1. Le coût global d'acquisition (CAPEX et OPEX)
Un robot autolaveur autonome de taille moyenne représente un coût d'acquisition oscillant entre 25 000 € et 45 000 € à l'achat brut, selon les technologies de navigation embarquées (LIDAR, caméras 3D). À cela s'ajoutent les frais de mise en service, de cartographie et de maintenance préventive annuelle (comptez 10% à 15% du CAPEX).
Pour les environnements de bureaux ou espaces tertiaires plus étroits et segmentés, la stratégie cobotique s'oriente idéalement vers le déploiement d'une flotte de robots aspirateurs professionnels de bureaux.
Robot mobile autonome équipé de capteurs et d'algorithmes de navigation capables de recalculer en temps réel son itinéraire pour contourner un obstacle dynamique (humain, chariot élévateur) sans s'arrêter définitivement.

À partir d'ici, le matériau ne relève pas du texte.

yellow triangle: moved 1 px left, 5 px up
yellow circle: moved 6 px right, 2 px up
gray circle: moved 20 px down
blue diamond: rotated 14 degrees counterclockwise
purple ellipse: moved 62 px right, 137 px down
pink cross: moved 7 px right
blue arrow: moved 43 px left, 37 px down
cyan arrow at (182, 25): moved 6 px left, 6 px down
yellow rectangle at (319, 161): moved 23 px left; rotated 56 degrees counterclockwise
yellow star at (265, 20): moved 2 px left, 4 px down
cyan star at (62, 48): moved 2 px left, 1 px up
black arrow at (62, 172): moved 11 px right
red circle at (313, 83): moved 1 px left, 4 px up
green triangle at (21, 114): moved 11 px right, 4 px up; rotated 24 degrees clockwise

2. Gagner en productivité : Le modèle de la cobotique et calcul du point mort
Le calcul du retour sur investissement ne doit pas se baser sur le remplacement complet de l'humain par la machine, mais plutôt sur une synergie productive d'équipe :
Un robot autolaveur lave de façon autonome une allée de 1 000 m² pendant 1,5 heure. Durant ce temps libéré, l'agent de propreté se consacre à des tâches manuelles de désinfection fine des points de contact, de nettoyage des vitres ou d'aspiration des fauteuils. Le point mort de rentabilité financière d'un robot se situe généralement autour de **18 à 24 mois** pour des sites exploités plus de 5 jours sur 7 avec une surface utile d'au moins 2 500 m² au sol.